Action item
Beginning with the line containing "[307,172,318,183] & -> [91,262,117,274] and" and ending with the last line of the entries below, copy each line exactly and nothing else.

Records supplied
■ ■ ■ ■ ■ ■ ■

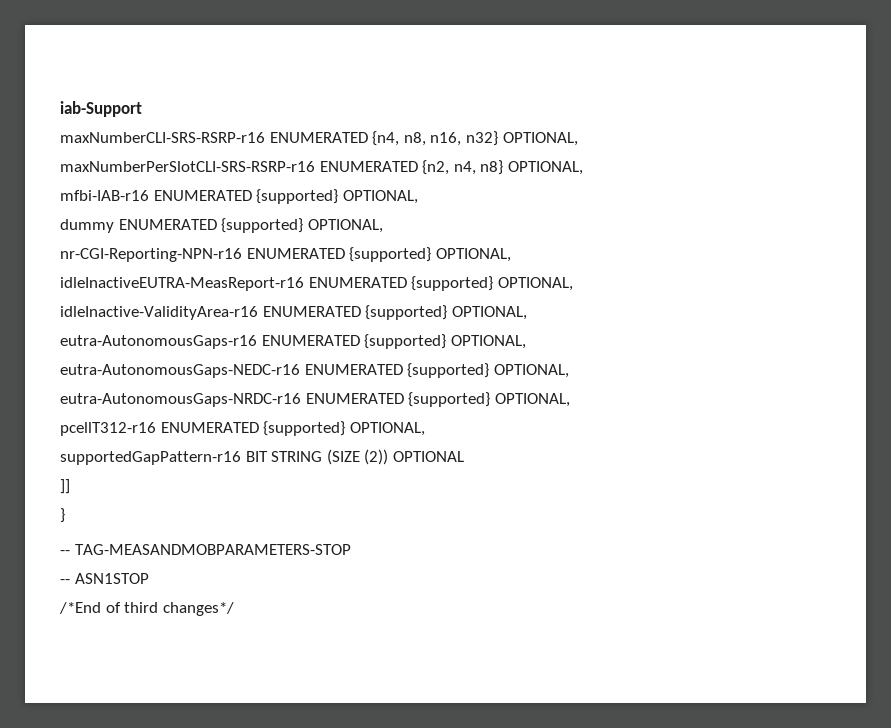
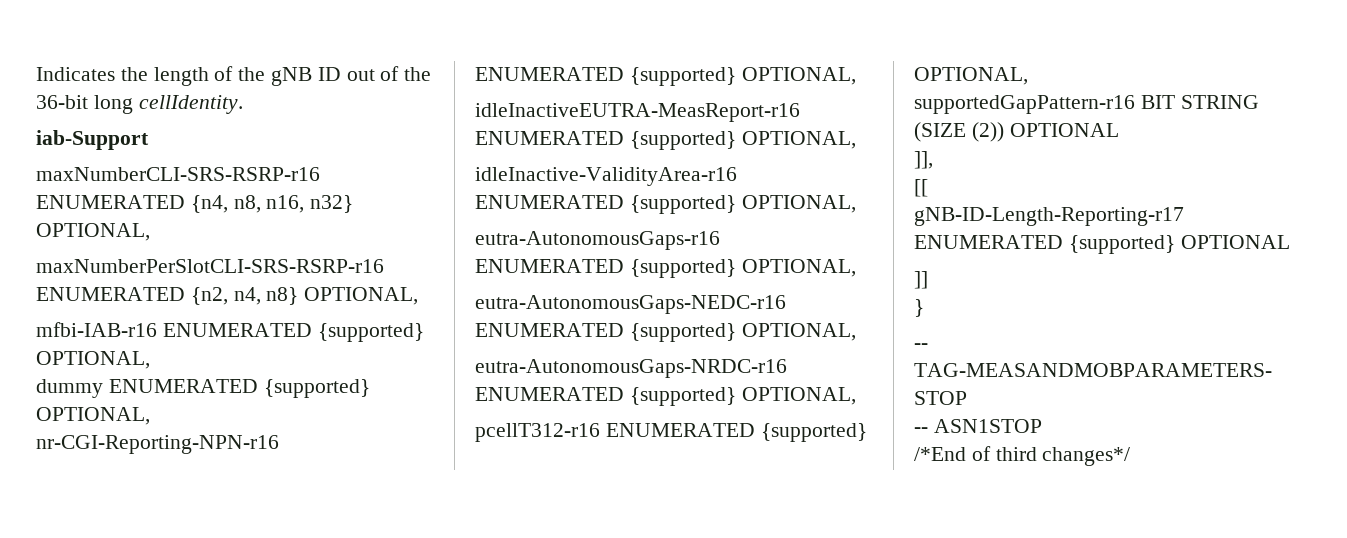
(60, 109) none -> [36,66,432,86] [36,95,243,114] Indicates the length of the gNB ID out of the 36-bit long cellIdentity. //
(464, 456) none -> [914,151,933,169] [914,179,928,197] [914,207,1184,226] [914,235,1290,254] // ]], // [[ // gNB-ID-Length-Reporting-r17 ENUMERATED {supported} OPTIONAL

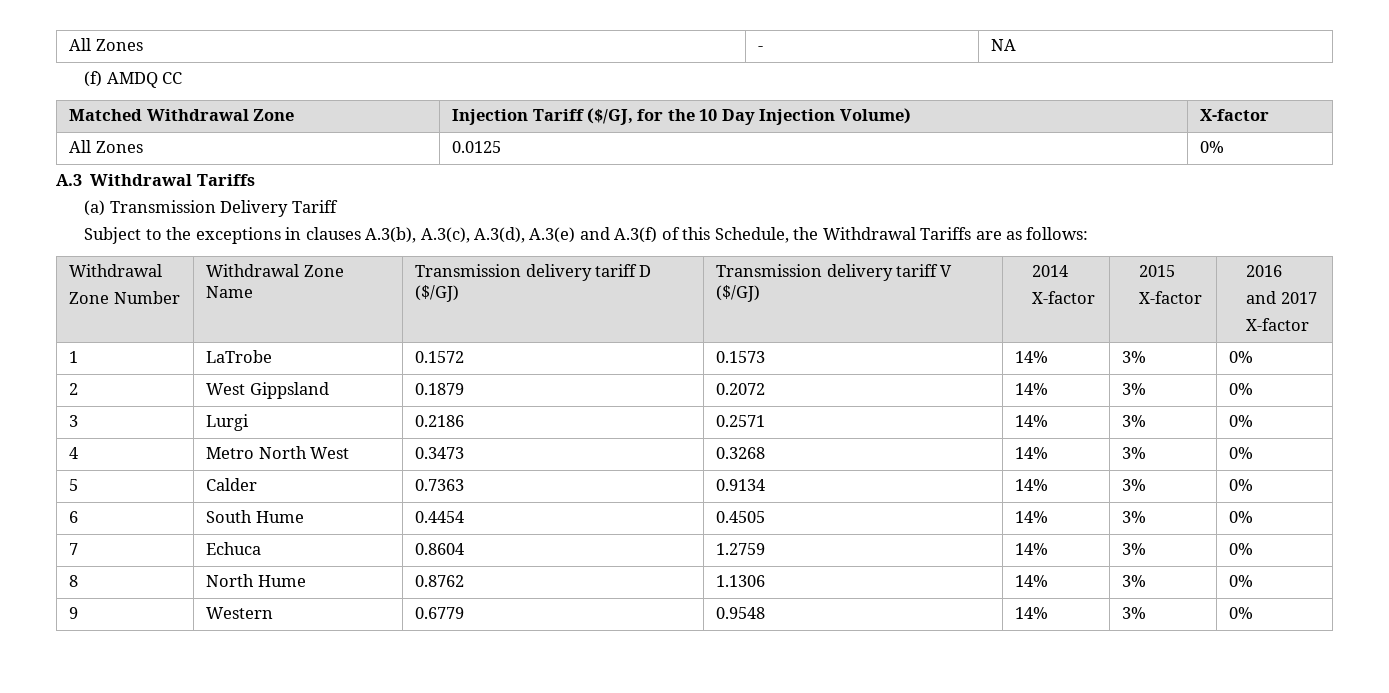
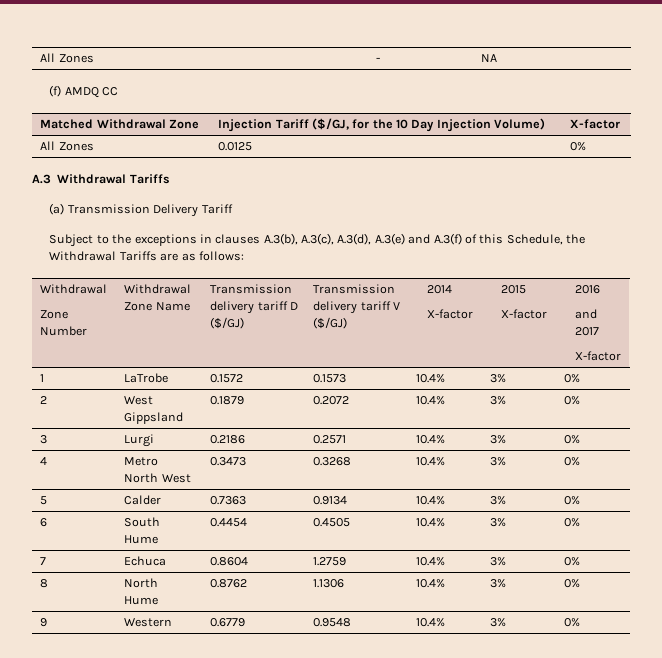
[1015,351,1049,363] 14% -> [416,374,446,383] 10.4%
[1015,383,1049,395] 14% -> [416,396,446,405] 10.4%
[1015,415,1049,427] 14% -> [416,435,446,444] 10.4%
[1015,447,1049,459] 14% -> [416,457,446,466] 10.4%
[1015,479,1049,491] 14% -> [416,496,446,505] 10.4%
[1015,511,1049,523] 14% -> [416,518,446,527] 10.4%
[1015,543,1049,555] 14% -> [416,557,446,566] 10.4%
[1015,575,1049,587] 14% -> [416,579,446,588] 10.4%
[1015,607,1049,619] 14% -> [416,618,446,627] 10.4%

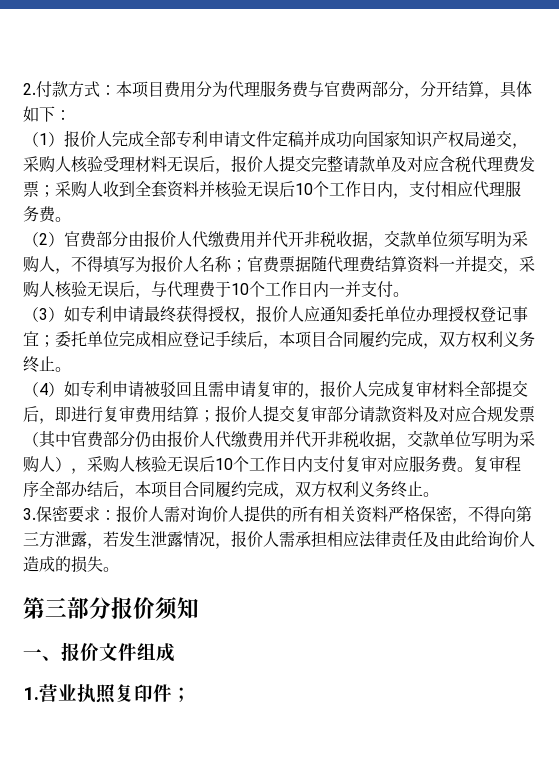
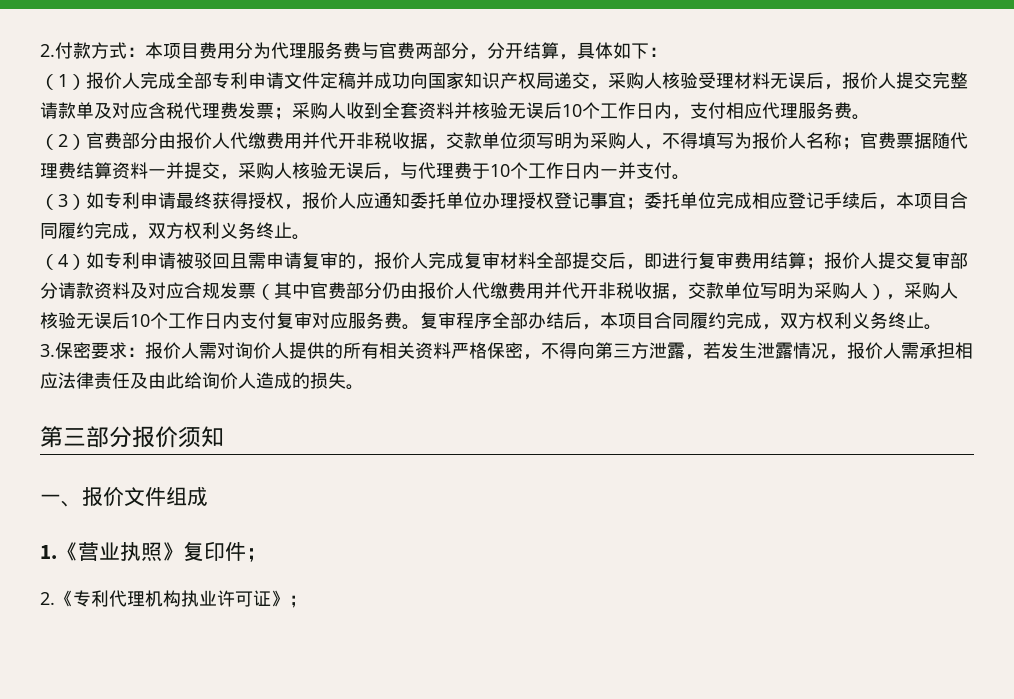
(39, 693) none -> [57,542,78,561] 《
(116, 694) none -> [162,542,183,561] 》
(191, 694) none -> [40,590,307,608] // 2.《专利代理机构执业许可证》；

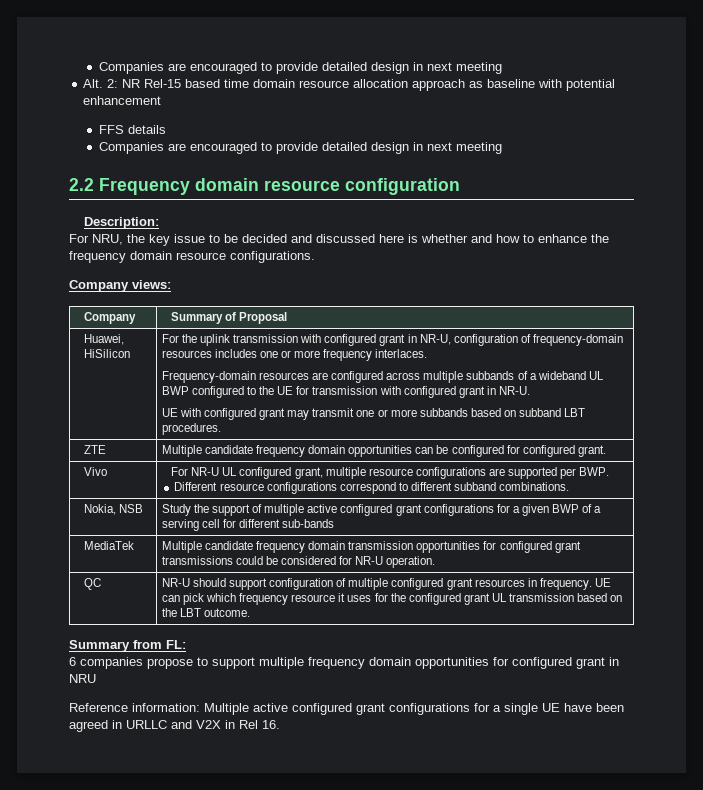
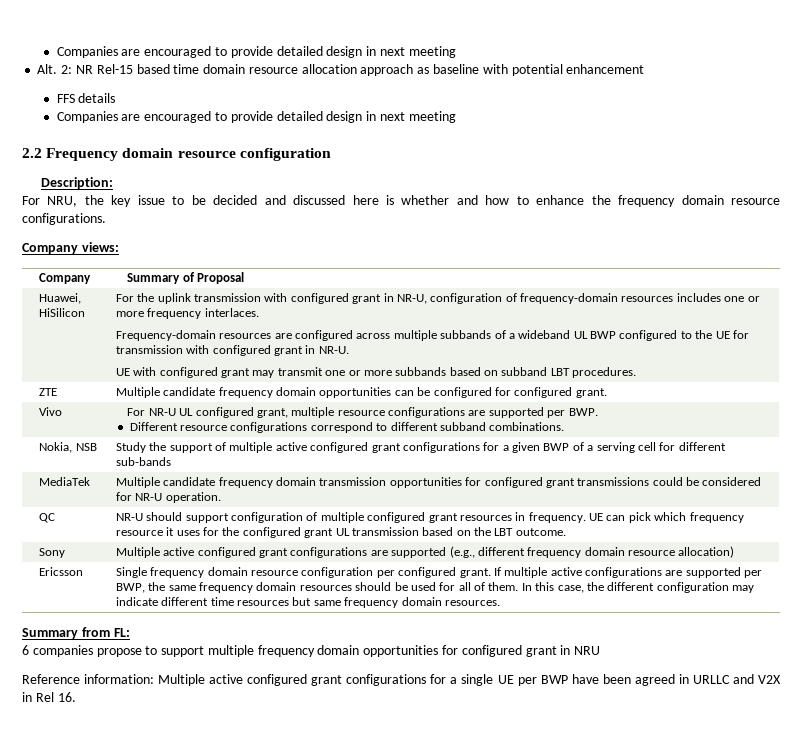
(251, 612) none -> [39,548,66,558] [115,546,735,558] [39,567,84,576] [115,567,763,578] [115,582,755,593] [115,597,500,608] // Sony | Multiple active configured grant configurations are supported (e.g., different frequency domain resource allocation) // Ericsson | Single frequency domain resource configuration per configured grant. If multiple active configurations are supported per BWP, the same frequency domain resources should be used for all of them. In this case, the different configuration may indicate different time resources but same frequency domain resources.
(560, 707) none -> [517,675,568,686] per BWP

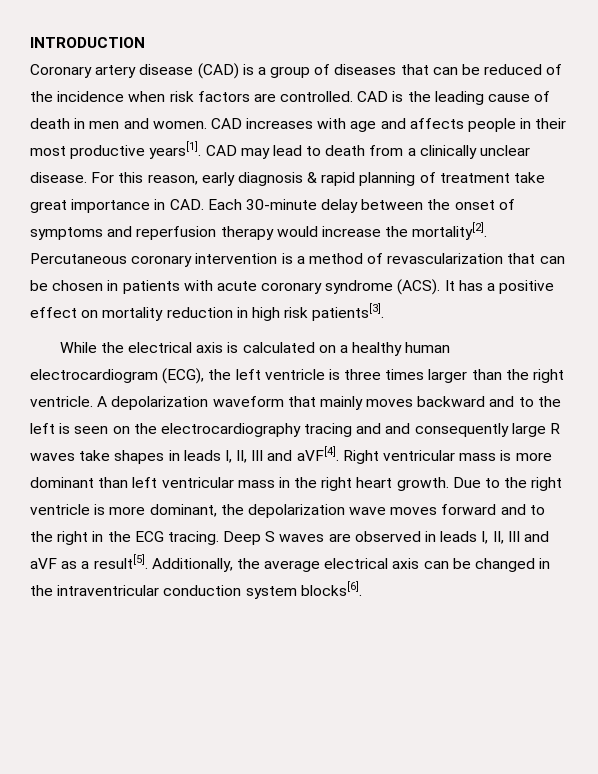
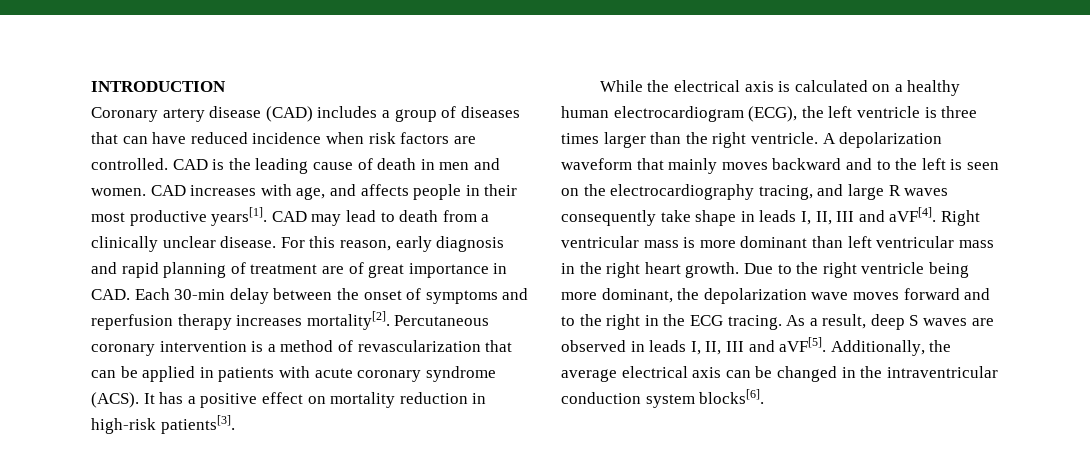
[242,64,254,75] is -> [317,106,378,118] includes
[462,64,563,75] [30,91,53,102] be reduced of the -> [152,132,248,144] have reduced
[350,121,377,132] age -> [296,187,326,200] age,
[307,172,318,183] & -> [91,262,117,274] and
[514,172,546,183] take -> [321,262,364,274] are of
[245,199,317,210] 30-minute -> [174,289,226,300] 30-min
[276,226,409,237] would increase the -> [236,315,303,326] increases
[52,280,104,291] chosen -> [142,366,196,382] applied
[251,307,309,321] high risk -> [91,418,156,434] high-risk
[304,423,561,437] [30,450,165,464] tracing and and consequently large R waves take shapes -> [758,184,949,200] [561,210,737,226] tracing, and large R waves consequently take shape
[94,504,106,515] is -> [928,262,969,278] being
[223,531,262,545] Deep -> [786,314,905,330] As a result, deep
[30,554,148,569] aVF as a result[5]. -> [779,337,827,352] aVF[5].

■ ■ ■ ■ ■ ■ ■

The completed task
[307,172,318,183] & -> [91,262,117,274] and
[514,172,546,183] take -> [321,262,364,274] are of
[245,199,317,210] 30-minute -> [174,289,226,300] 30-min
[276,226,409,237] would increase the -> [236,315,303,326] increases
[52,280,104,291] chosen -> [142,366,196,382] applied
[251,307,309,321] high risk -> [91,418,156,434] high-risk
[304,423,561,437] [30,450,165,464] tracing and and consequently large R waves take shapes -> [758,184,949,200] [561,210,737,226] tracing, and large R waves consequently take shape
[94,504,106,515] is -> [928,262,969,278] being
[223,531,262,545] Deep -> [786,314,905,330] As a result, deep
[30,554,148,569] aVF as a result[5]. -> [779,337,827,352] aVF[5].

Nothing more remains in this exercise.